When it comes to tolerability, CT-996 seems to have a problem. The phase 1 study randomized 19 patients to receive three different doses of CT-996, and 16 reported nausea. Of 13 patients given the highest doses, seven reported vomiting and seven reported indigestion.

None of the treatment-emergent events caused by CT-996 were serious enough to require hospitalization, but anti-obesity treatments are intended for relatively healthy people. Even though it is not as effective, oral VK2735 seems much easier to tolerate, which bodes well for its future. Phase 1 results show that only 4 of 16 patients treated with the two highest doses reported mild nausea after one month of treatment, and none vomited.

What’s next for Viking Therapeutics

So far, we have only seen CT-996 and VK2735 tested in very small groups of patients. More study could improve CT-996’s outlook, but for now it looks like Viking’s candidate is the best in class.

We may soon learn a lot more about oral VK2735. Viking Therapeutics is expected to present phase 1 data for higher doses at a conference in November. If a higher dose can close the efficacy gap with CT-996 without increasing the frequency of reported side effects, the stock could rise.

Investors new to Viking Therapeutics will be happy to know that oral VK2735 isn’t the only new drug candidate progressing through development.
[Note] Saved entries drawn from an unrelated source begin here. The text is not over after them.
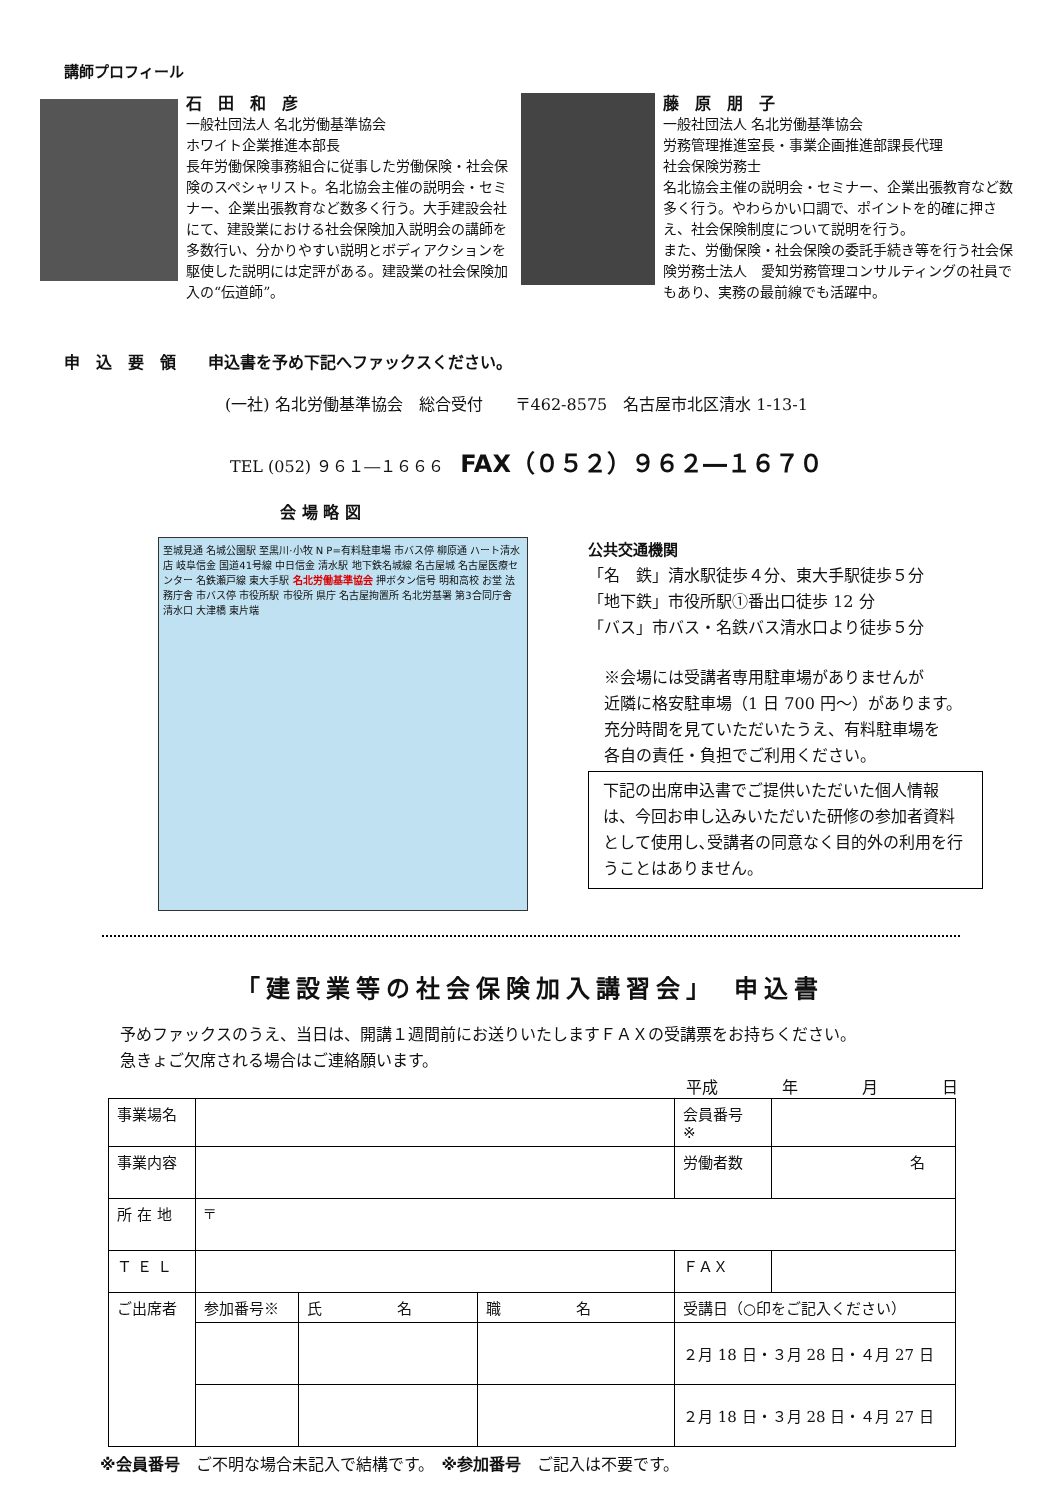講師プロフィール
石　田　和　彦
一般社団法人 名北労働基準協会
ホワイト企業推進本部長
長年労働保険事務組合に従事した労働保険・社会保険のスペシャリスト。名北協会主催の説明会・セミナー、企業出張教育など数多く行う。大手建設会社にて、建設業における社会保険加入説明会の講師を多数行い、分かりやすい説明とボディアクションを駆使した説明には定評がある。建設業の社会保険加入の“伝道師”。
藤　原　朋　子
一般社団法人 名北労働基準協会
労務管理推進室長・事業企画推進部課長代理
社会保険労務士
名北協会主催の説明会・セミナー、企業出張教育など数多く行う。やわらかい口調で、ポイントを的確に押さえ、社会保険制度について説明を行う。
また、労働保険・社会保険の委託手続き等を行う社会保険労務士法人　愛知労務管理コンサルティングの社員でもあり、実務の最前線でも活躍中。
申　込　要　領　　申込書を予め下記へファックスください。
(一社) 名北労働基準協会　総合受付　　〒462-8575　名古屋市北区清水 1-13-1
TEL (052) ９６１―１６６６　FAX（０５２）９６２―１６７０
会 場 略 図
至城見通 名城公園駅 至黒川·小牧 N P=有料駐車場 市バス停 柳原通 ハート清水店 岐阜信金 国道41号線 中日信金 清水駅 地下鉄名城線 名古屋城 名古屋医療センター 名鉄瀬戸線 東大手駅 名北労働基準協会 押ボタン信号 明和高校 お堂 法務庁舎 市バス停 市役所駅 市役所 県庁 名古屋拘置所 名北労基署 第3合同庁舎 清水口 大津橋 東片端
公共交通機関
「名　鉄」清水駅徒歩４分、東大手駅徒歩５分
「地下鉄」市役所駅①番出口徒歩 12 分
「バス」市バス・名鉄バス清水口より徒歩５分
※会場には受講者専用駐車場がありませんが
近隣に格安駐車場（1 日 700 円～）があります。
充分時間を見ていただいたうえ、有料駐車場を
各自の責任・負担でご利用ください。
下記の出席申込書でご提供いただいた個人情報は、今回お申し込みいただいた研修の参加者資料として使用し､受講者の同意なく目的外の利用を行うことはありません。
「建設業等の社会保険加入講習会」　申込書
予めファックスのうえ、当日は、開講１週間前にお送りいたしますＦＡＸの受講票をお持ちください。
急きょご欠席される場合はご連絡願います。
平成　　　　年　　　　月　　　　日
| 事業場名 | | | | 会員番号 ※ | |
| 事業内容 | | | | 労働者数 | 名 |
| 所 在 地 | 〒 | | | | |
| Ｔ Ｅ Ｌ | | | | ＦＡＸ | |
| ご出席者 | 参加番号※ | 氏 名 | 職 名 | 受講日（○印をご記入ください） | |
| | | | | ２月 18 日・３月 28 日・４月 27 日 | |
| | | | | ２月 18 日・３月 28 日・４月 27 日 | |
※会員番号　ご不明な場合未記入で結構です。　※参加番号　ご記入は不要です。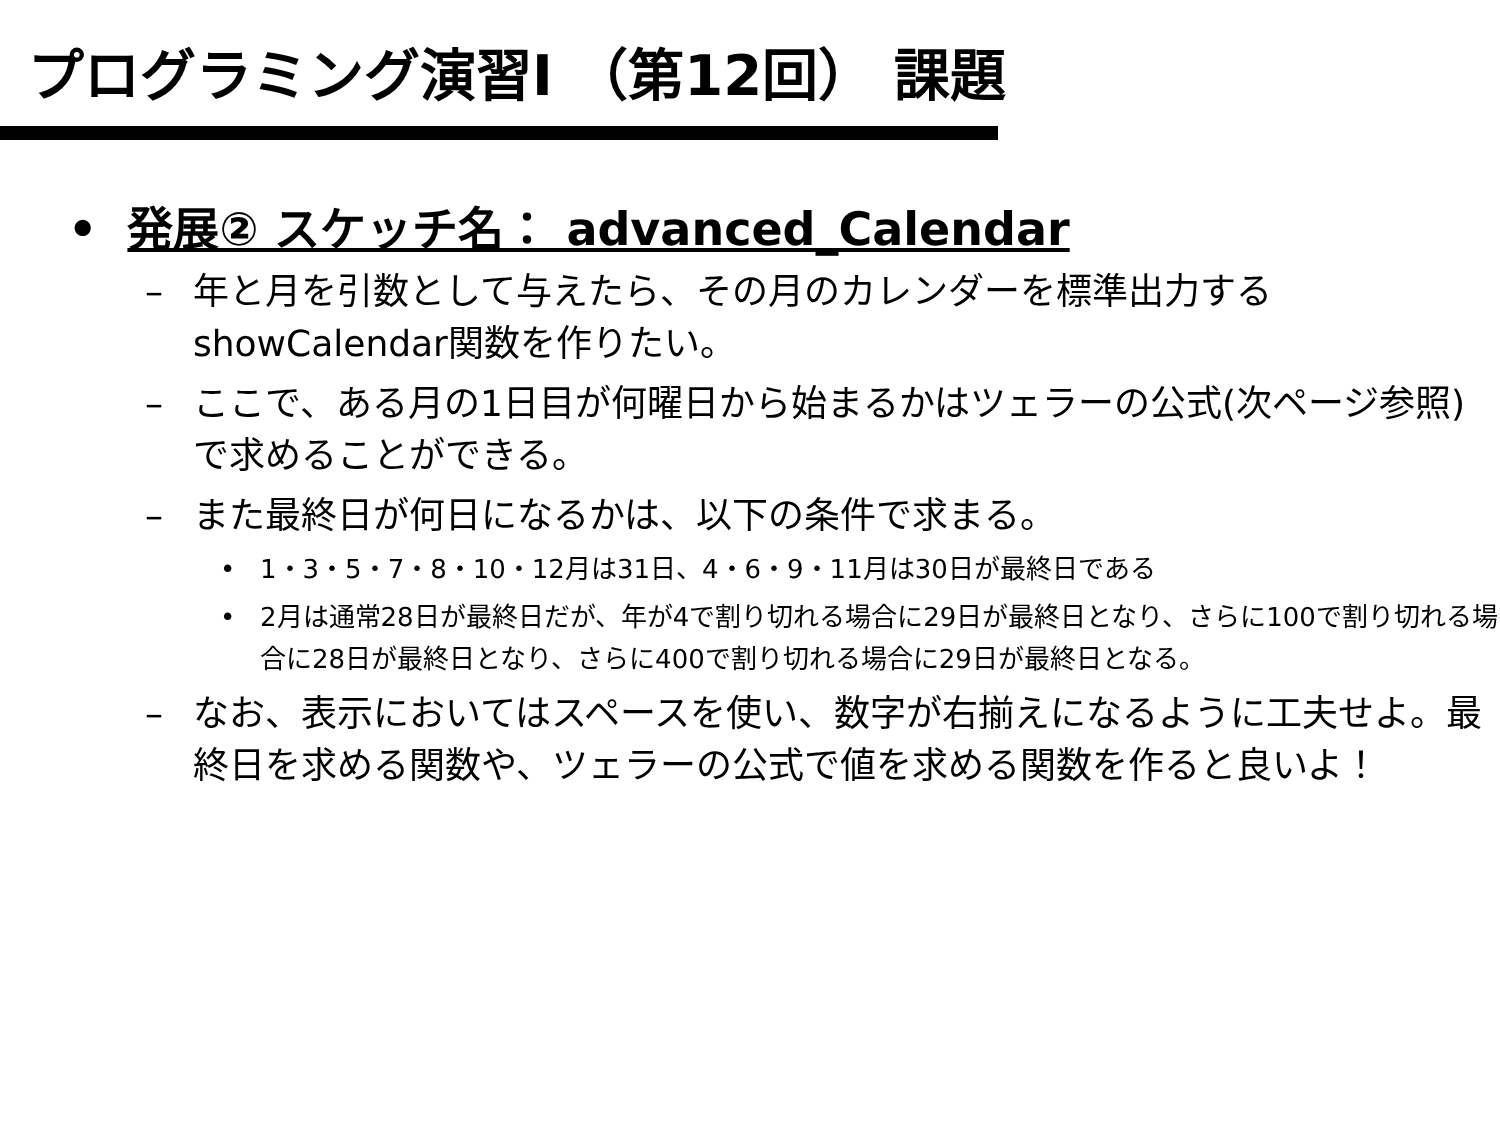プログラミング演習I （第12回） 課題
• 発展② スケッチ名： advanced_Calendar
– 年と月を引数として与えたら、その月のカレンダーを標準出力するshowCalendar関数を作りたい。
– ここで、ある月の1日目が何曜日から始まるかはツェラーの公式(次ページ参照)で求めることができる。
– また最終日が何日になるかは、以下の条件で求まる。
• 1・3・5・7・8・10・12月は31日、4・6・9・11月は30日が最終日である
• 2月は通常28日が最終日だが、年が4で割り切れる場合に29日が最終日となり、さらに100で割り切れる場合に28日が最終日となり、さらに400で割り切れる場合に29日が最終日となる。
– なお、表示においてはスペースを使い、数字が右揃えになるように工夫せよ。最終日を求める関数や、ツェラーの公式で値を求める関数を作ると良いよ！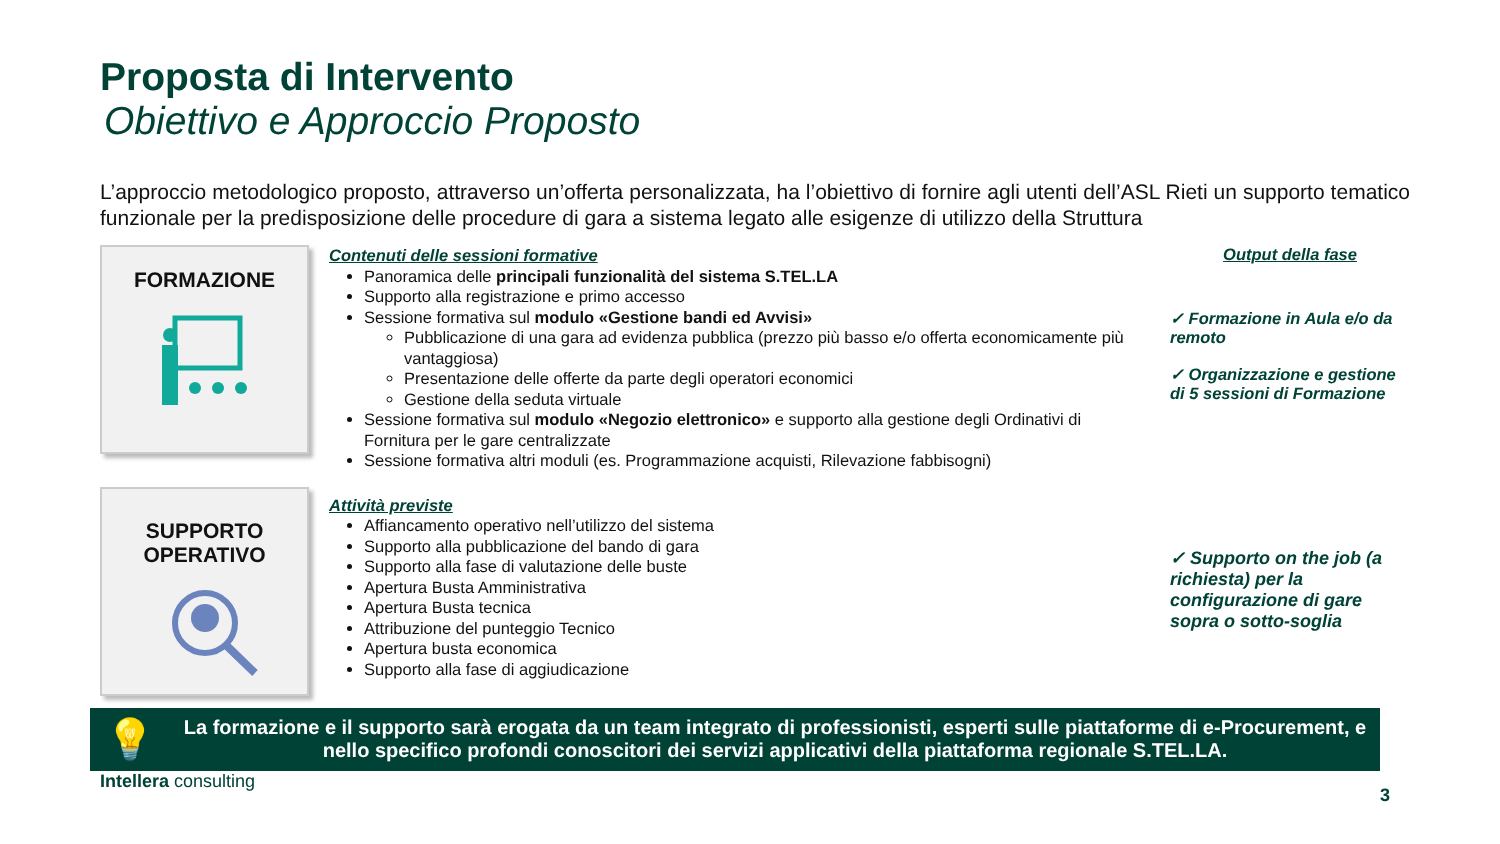Proposta di Intervento
Obiettivo e Approccio Proposto
L’approccio metodologico proposto, attraverso un’offerta personalizzata, ha l’obiettivo di fornire agli utenti dell’ASL Rieti un supporto tematico funzionale per la predisposizione delle procedure di gara a sistema legato alle esigenze di utilizzo della Struttura
FORMAZIONE
Contenuti delle sessioni formative
Panoramica delle principali funzionalità del sistema S.TEL.LA
Supporto alla registrazione e primo accesso
Sessione formativa sul modulo «Gestione bandi ed Avvisi»
Pubblicazione di una gara ad evidenza pubblica (prezzo più basso e/o offerta economicamente più vantaggiosa)
Presentazione delle offerte da parte degli operatori economici
Gestione della seduta virtuale
Sessione formativa sul modulo «Negozio elettronico» e supporto alla gestione degli Ordinativi di Fornitura per le gare centralizzate
Sessione formativa altri moduli (es. Programmazione acquisti, Rilevazione fabbisogni)
Output della fase
✓ Formazione in Aula e/o da remoto
✓ Organizzazione e gestione di 5 sessioni di Formazione
SUPPORTO
OPERATIVO
Attività previste
Affiancamento operativo nell’utilizzo del sistema
Supporto alla pubblicazione del bando di gara
Supporto alla fase di valutazione delle buste
Apertura Busta Amministrativa
Apertura Busta tecnica
Attribuzione del punteggio Tecnico
Apertura busta economica
Supporto alla fase di aggiudicazione
✓ Supporto on the job (a richiesta) per la configurazione di gare sopra o sotto-soglia
💡 La formazione e il supporto sarà erogata da un team integrato di professionisti, esperti sulle piattaforme di e-Procurement, e nello specifico profondi conoscitori dei servizi applicativi della piattaforma regionale S.TEL.LA.
Intellera consulting 3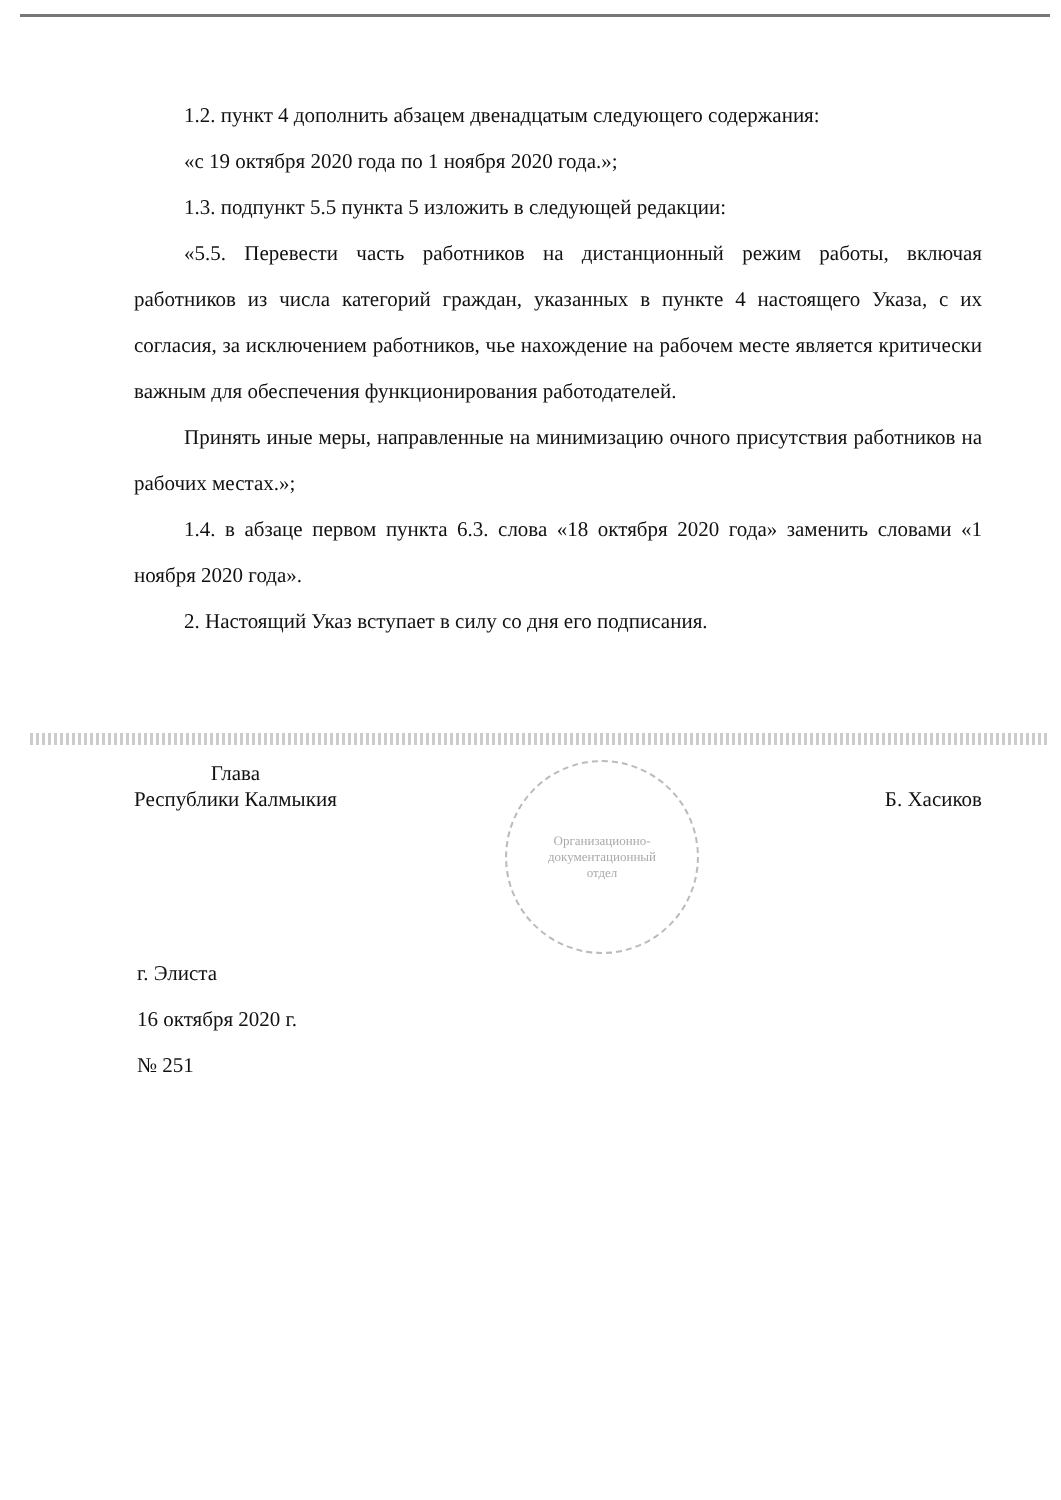1.2. пункт 4 дополнить абзацем двенадцатым следующего содержания:
«с 19 октября 2020 года по 1 ноября 2020 года.»;
1.3. подпункт 5.5 пункта 5 изложить в следующей редакции:
«5.5. Перевести часть работников на дистанционный режим работы, включая работников из числа категорий граждан, указанных в пункте 4 настоящего Указа, с их согласия, за исключением работников, чье нахождение на рабочем месте является критически важным для обеспечения функционирования работодателей.
Принять иные меры, направленные на минимизацию очного присутствия работников на рабочих местах.»;
1.4. в абзаце первом пункта 6.3. слова «18 октября 2020 года» заменить словами «1 ноября 2020 года».
2. Настоящий Указ вступает в силу со дня его подписания.
Глава
Республики Калмыкия
Б. Хасиков
Организационно-
документационный
отдел
г. Элиста
16 октября 2020 г.
№ 251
The injectable version could begin a Phase 3 trial designed to support an application by the end of 2024. The FDA will most likely insist on at least one year of follow-up data, meaning the pivotal study won’t produce meaningful data until to at least mid-2026.

In early 2025, Viking Therapeutics will likely begin a Phase 3 trial of VK2809, an experimental treatment for metabolic dysfunction-associated steatohepatitis (MASH). The condition affects the liver function of millions of Americans, but the FDA didn’t approve the first MASH treatment Rezdiffra until March.

Sales of Rezdiffra from Madrigal Pharmaceuticals still growing With millions of potential patients and only one treatment option available, VK2809 still has a strong chance of achieving more than $1 billion in annual sales if ultimately approved.

Is Viking Therapeutics stock a buy now?

Roche’s debacle with CT-996 improves the outlook for oral VK2735, but doesn’t make Viking Therapeutics a safe stock to buy. For starters, it will be over a year before Viking can submit an application for its first drug to the FDA. The company is far from having a drug to sell, but the stock has a sky-high $7.1 billion market cap at recent prices.

Viking Therapeutics ended June with a healthy $942 million in cash after burning through $51.5 million in the first half of 2024. Running large Phase 3 trials for two candidates will boost spending operation next year.

Viking Therapeutics likely has enough cash in its coffers to continue operations until its lead candidates produce Phase 3 data. If the Phase 3 results for VK2735 are anything but a resounding success, investors buying at recent prices could be wiped out.

While I expect success from VK2735, clinical trial results are never as predictable as investors want them to be. This stock is a buy for people with a high risk tolerance, but others should watch from a safe distance.